AssemblyAI secures a $50 million investment in a recent funding round led by Accel, bringing its total capital to an impressive $115 million.
The company specializes in researching, training, and deploying AI models for seamless integration into applications and services. The company reports a remarkable 200% growth in its paying customer base, reaching 4,000 brands. Its AI platform is handling an impressive 25 million API calls daily, with over 200,000 developers utilizing the platform to process more than ten terabytes of data daily.
“AI models are rapidly improving and evolving. Enterprises that leverage AssemblyAI’s API platform are able to focus on building new AI products, applications and workflows without having to focus on model development, training and keeping up with the rapid pace of model innovation. Nor do they need to worry about deploying AI models at scale themselves, which is extremely challenging to do for low cost and with high availability, ” told Dylan Fox, co-founder and CEO AssemblyAI to TechCrunch in an email interview.

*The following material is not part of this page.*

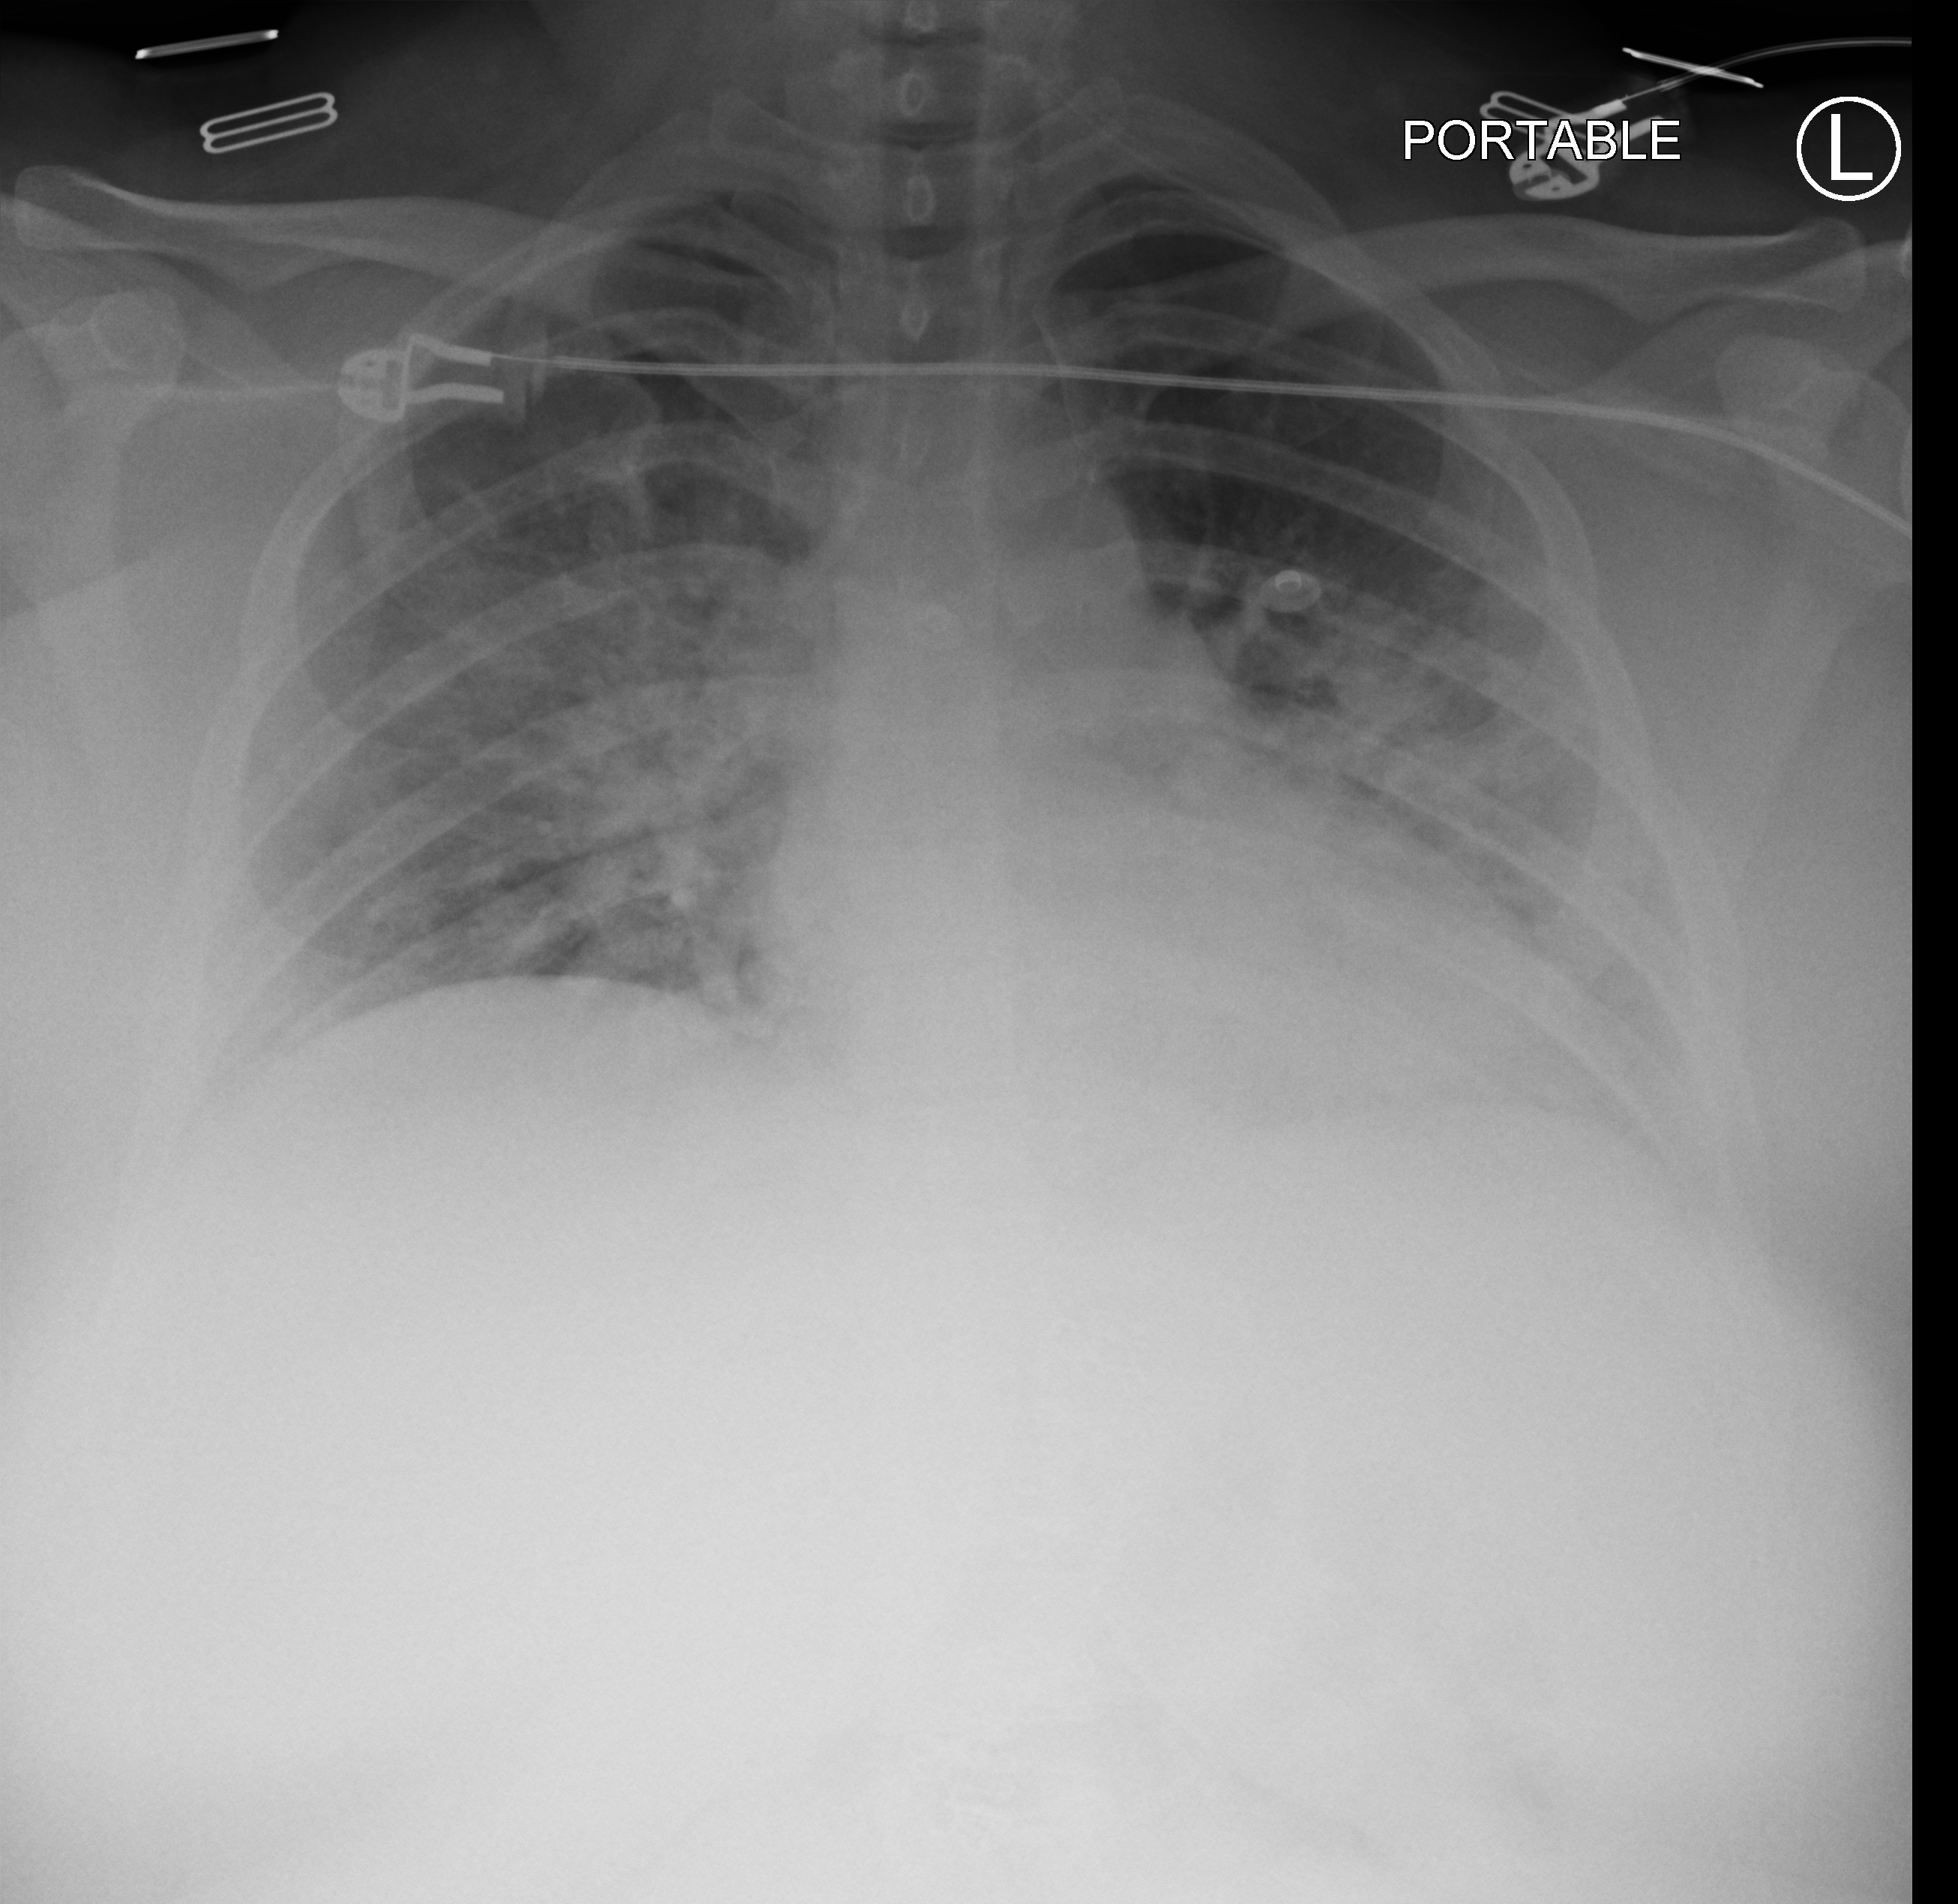
Bedside chest radiograph (computed radiography). Female patient hospitalised with COVID-19, age 18–59 years.
From the hospital-stay record, not from the radiograph (when in the stay this image was taken is not recorded): chronic kidney disease (admission record): no; mechanically ventilated during this hospital stay: no; admitted to intensive care during this hospital stay: no.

Founded in 2017 by machine learning engineer Matt Fox, AssemblyAI draws inspiration from the transformative potential of AI systems, exemplified by products like the Amazon Echo. Focused on speech applications, AssemblyAI's AI models perform tasks such as speech-to-text, speaker identification, content moderation, and speech summarization through its API. Noteworthy customers, including Fireflies, a meeting transcription app, leverage AssemblyAI's advanced models for diverse content.
"We're proud to have had an impressive roster of research leaders and scientists from DeepMind, Microsoft, Google, Amazon, and Meta join us over the past year," said Dylan Fox, CEO, of AssemblyAI.
Looking ahead, AssemblyAI plans to allocate some of the new funding to develop a "universal speech model" trained on a massive petabyte of voice data, scheduled for launch later in the year. Additionally, the company is set to expand its workforce by 50% to 75% in the coming year.
Last year, a competitor in the automatic speech space, Deepgram, raised the biggest Series B funding in this category.